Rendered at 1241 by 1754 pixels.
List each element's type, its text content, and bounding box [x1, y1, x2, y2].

---

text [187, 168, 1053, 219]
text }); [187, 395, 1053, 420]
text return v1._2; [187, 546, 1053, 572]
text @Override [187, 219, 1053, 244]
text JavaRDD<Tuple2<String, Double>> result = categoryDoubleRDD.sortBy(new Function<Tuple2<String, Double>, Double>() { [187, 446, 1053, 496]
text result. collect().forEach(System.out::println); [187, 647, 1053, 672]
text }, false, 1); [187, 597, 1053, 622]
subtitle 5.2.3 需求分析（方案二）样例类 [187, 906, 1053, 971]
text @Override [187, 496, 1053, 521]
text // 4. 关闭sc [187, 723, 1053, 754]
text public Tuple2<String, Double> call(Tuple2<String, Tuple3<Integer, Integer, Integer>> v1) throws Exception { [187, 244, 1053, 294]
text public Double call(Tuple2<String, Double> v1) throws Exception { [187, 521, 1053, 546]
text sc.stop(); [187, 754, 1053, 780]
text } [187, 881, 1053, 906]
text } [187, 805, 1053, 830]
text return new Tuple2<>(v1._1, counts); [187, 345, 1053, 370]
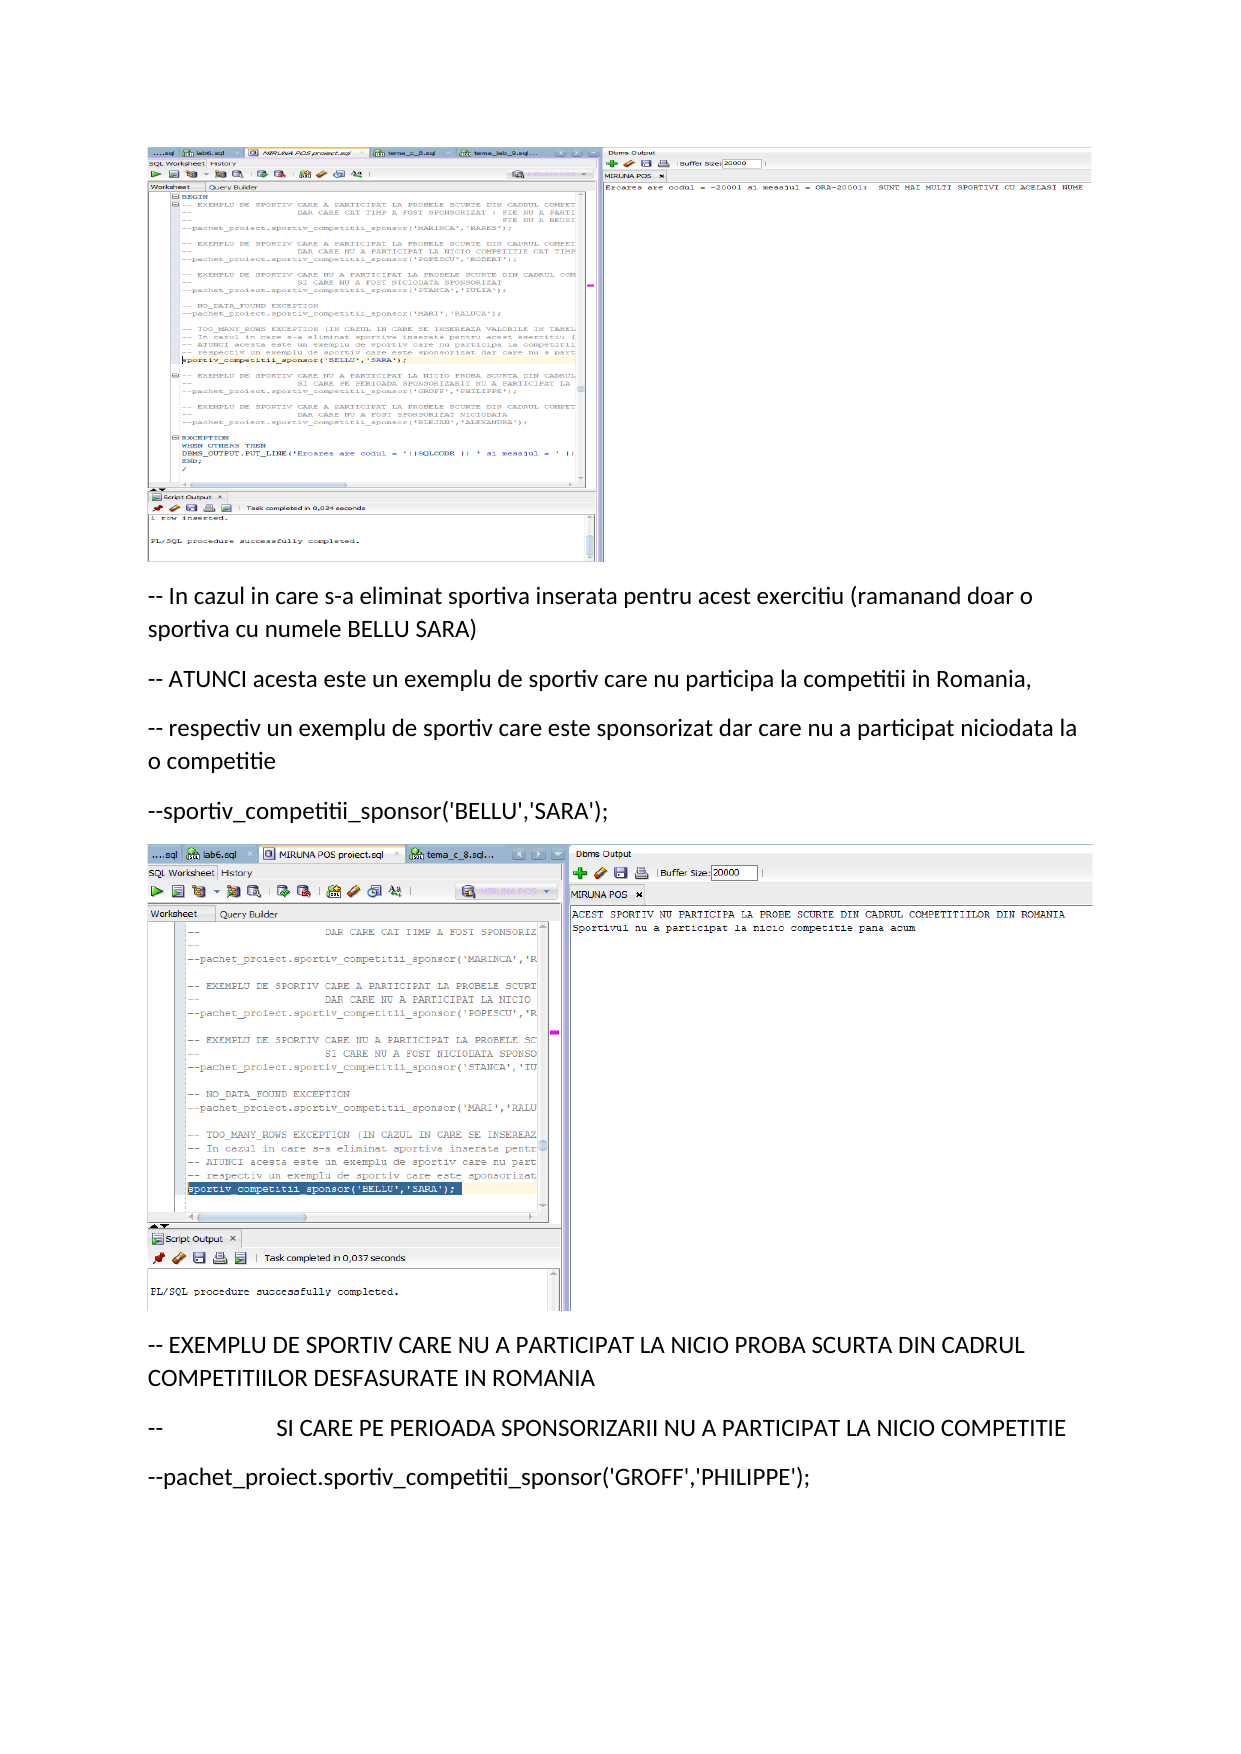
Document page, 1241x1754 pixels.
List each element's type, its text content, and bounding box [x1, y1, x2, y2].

→ **The task**
If a line in the material above contains the word "pixels", copy it.

→ **Expected answer**
Rendered at 1241 by 1754 pixels.
Document page, 1241x1754 pixels.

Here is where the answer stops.